Entre boulot et loisirs
A Delhi, les installations sportives et culturelles sont légion grâce au Student Activity Center (SAC). En se baladant sur le campus, on constate qu’il y a une vraie vie. Sur le terrain de sport jouent des enfants de tout âge, à côté se baladent des mamans en poussette (les familles de l’administration et du corps professoral habitant sur place). Des étudiants, évidemment, qui disputent un match de volley endiablé ou font leur footing autour de l’aire de cricket.
Comme Sambhav, on rencontre des hockeyeurs, des basketteurs, qui disent arriver à composer entre distractions et travail. Mais il faut être un sacré bosseur, tout de même. Jérôme de Roaldes, étudiant français en échange à l’IIT de Madras, pose un regard halluciné sur les qualités de travail de ses camarades indiens. « Ils ont une puissance de calcul mental impressionnante, beaucoup travaillent sans calculette, avec juste une feuille pour les racines carrées. Pour le travail aussi, ils sont rapides… Par contre, ils bossent comme nous : à la dernière minute ! » sourit l’élève de l’ESTACA, école d’ingénieurs basée à Levallois-Perret.
Sambhav, en première année de génie électrique à l’IIT de Delhi, essaie de casser ce mythe. « J’ai ressenti de la pression au début pour bosser, mais je m’y suis fait. Et j’arrive à avoir une vie à côté, comme pas mal de gens. Je joue dans un groupe de musique, il y en a cinquante sur le campus ! », explique le guitariste de métal. Se priver de loisirs pour mettre le paquet sur les études, c’est surtout en amont de l’IIT. « On a vraiment travaillé très dur pour en arriver là. Mais une fois qu’on est rentré, on peut se permettre d’être plus relax », constate Abhishek, qui étudie le génie mécanique.

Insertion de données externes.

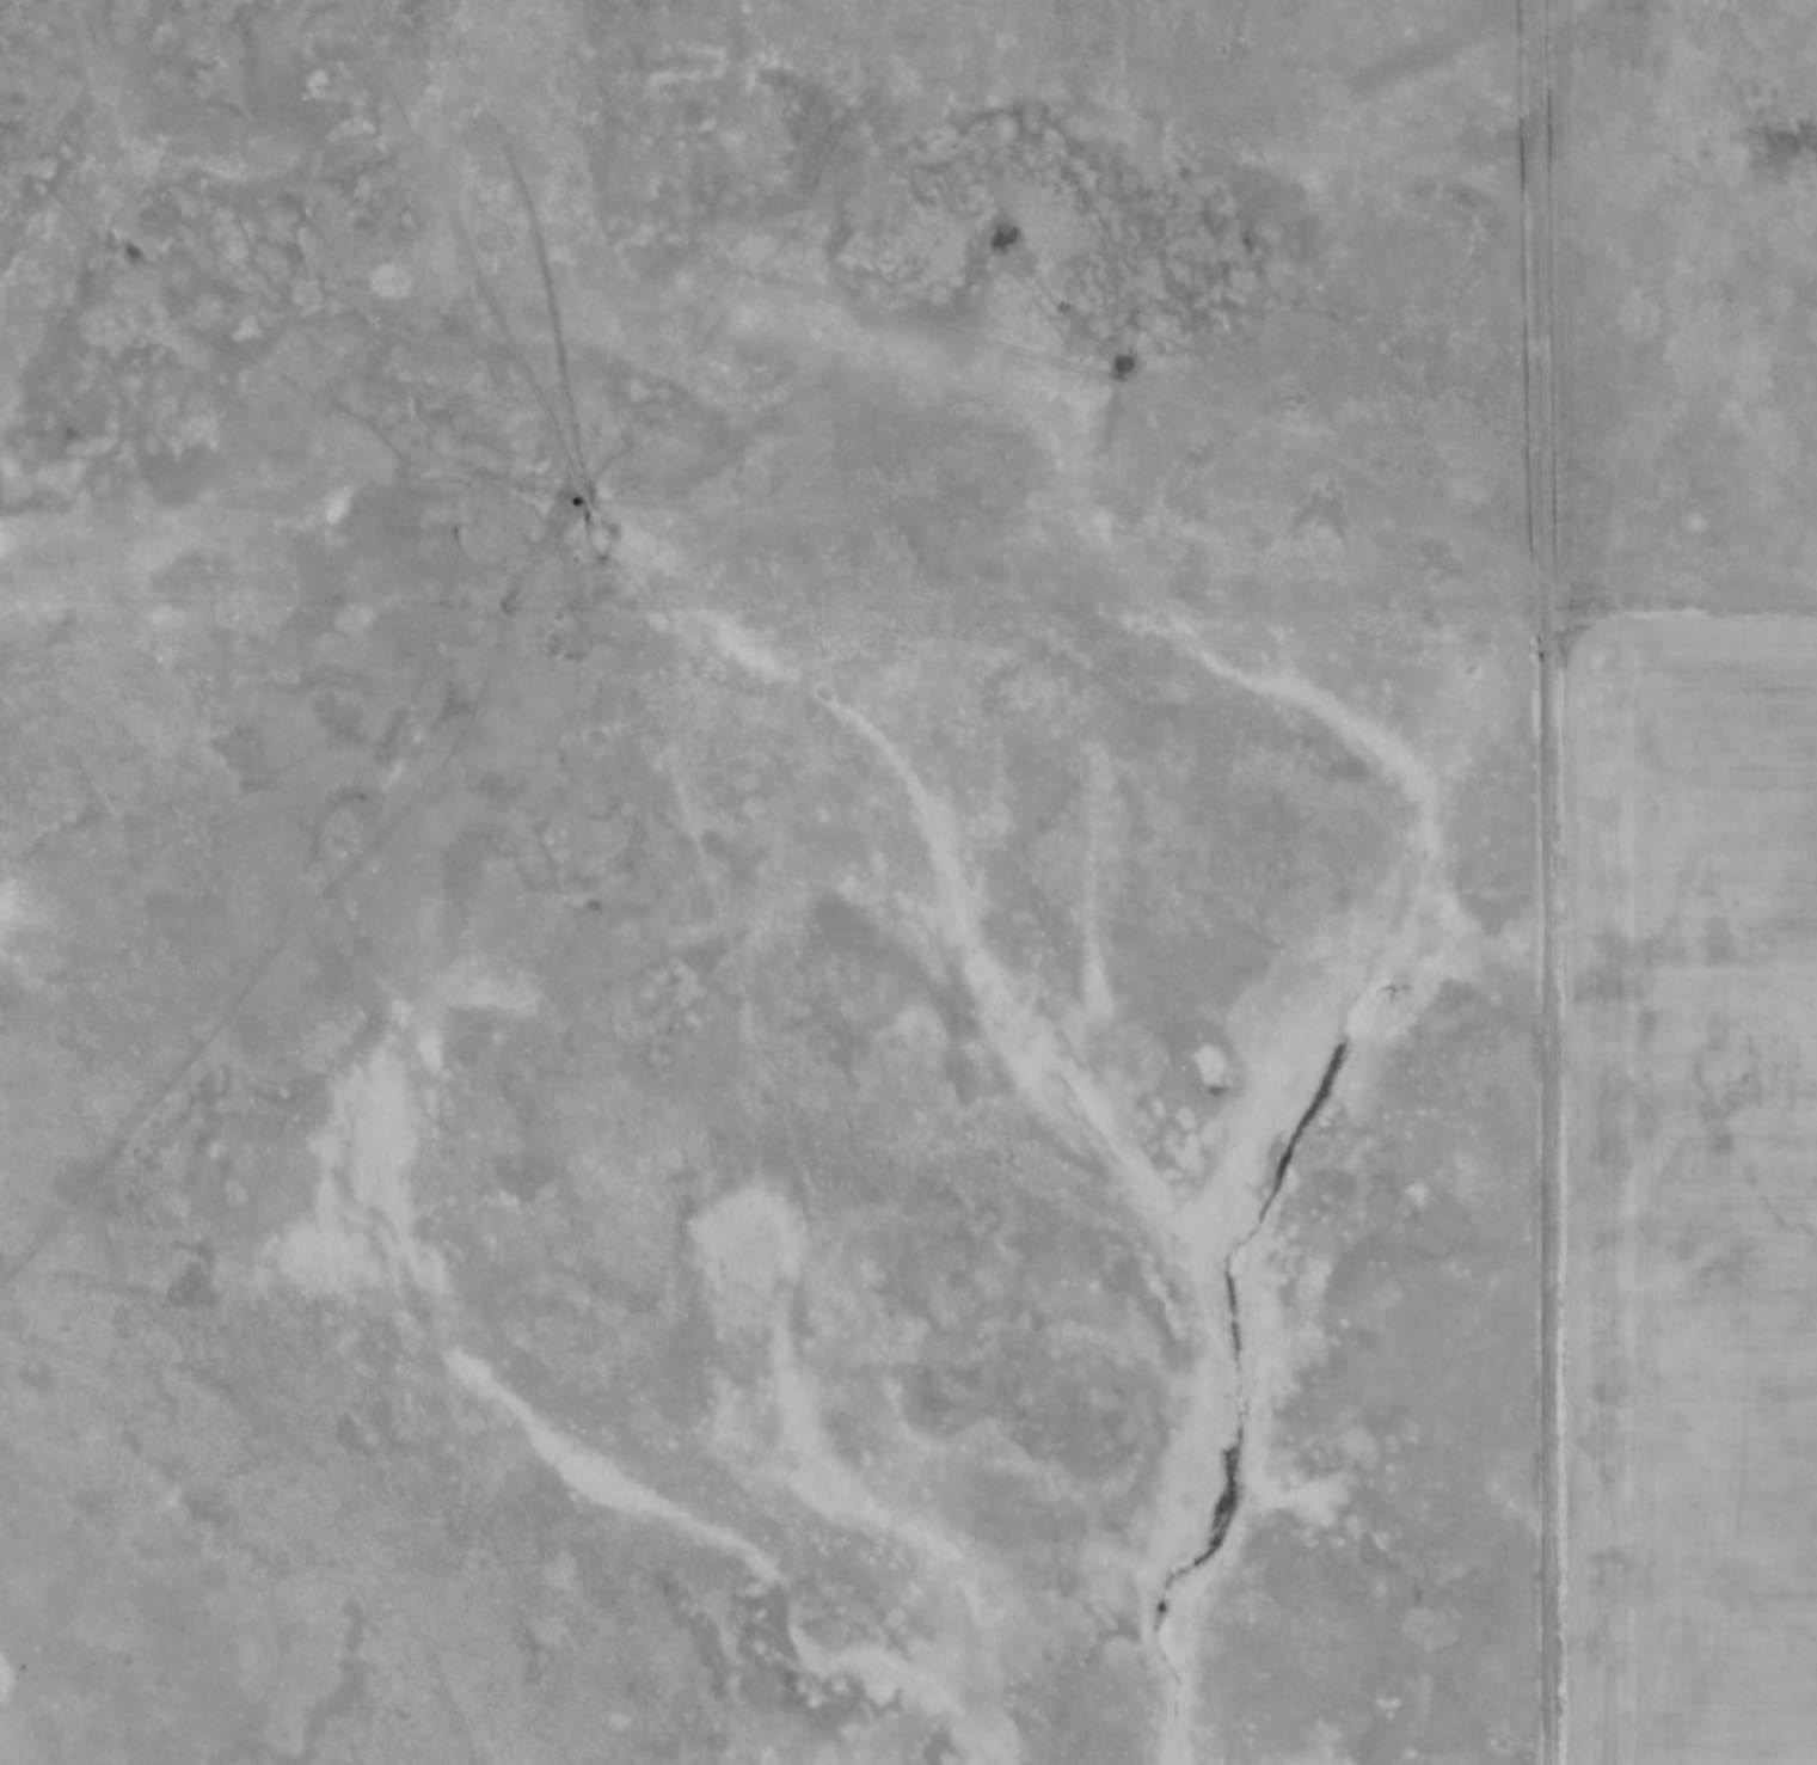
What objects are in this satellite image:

Vase clos mais… vase cool !
Une formation d’élite où il faut sévèrement bûcher, un espace clos, l’IIT aurait tout pour inspirer des craintes concernant l’ambiance et la camaraderie. Des a priori qui ne se vérifient pas vraiment, selon l’expérience de nos français de Chennai. « Vu de l’extérieur, on a l’impression que tous les espoirs de la nation reposent sur l’IIT, et il y a une certaine fierté d’y appartenir, surtout quand on est dans certains départements prestigieux. Mais il n’y a pas pour autant une ambiance de compétition entre eux. Ils vivent en permanence entourés de gens qui font la même chose qu’eux, donc ils ne peuvent pas faire du "moi je" », rapporte Lucas, venu lui aussi de l’ESTACA.
Ici, particulièrement dans les matières sciences et technologie, le prof, c’est Dieu
Et si jamais compétition il y a, elle s’efface devant une figure tutélaire du savoir : le prof. « Ici, particulièrement dans les matières sciences et technologie, le prof, c’est Dieu. Surtout, pas de débat ! Ça fait une sacrée différence avec la France où on te demande plus d’esprit critique. A l’IIT, s’il y a une question, il n’y a qu’une réponse possible », pense Jérôme. Bien que les propos soient assez peu nuancés, ils sont révélateurs d’une certaine culture indienne. « Les profs sont en attente de respect, on doit faire preuve de politesse, c’est normal. On peut parfois discuter mais ça dépend vraiment des enseignants ! », analyse Kanika, qui prépare son doctorat en génie électrique à Delhi.
La très grande majorité des étudiants vit sur le campus, hébergé dans les résidences universitaires appelées hostels. Filles d’un côté, garçons de l’autre. La vie dans ces lieux est bien entendue réglementée, mais pas autant que sur d’autres campus. Des étudiants du Birla Institute of Management and Technologie, au Nord de Delhi, nous confiaient qu’ils devaient justifier toute absence de leur logement, avec des horaires très stricts. Ici, c’est un peu plus tranquille. Tarum, du département textile, est en tout cas de cet avis. « Pas de restrictions, tu fais ce que tu veux… Par exemple, il est interdit de boire de l’alcool, mais tout le monde le fait dans les chambres. C’est relativement cool ! Chetan Baghat s’est inspiré de l’IIT de Delhi, mais ça reste une fiction ! ».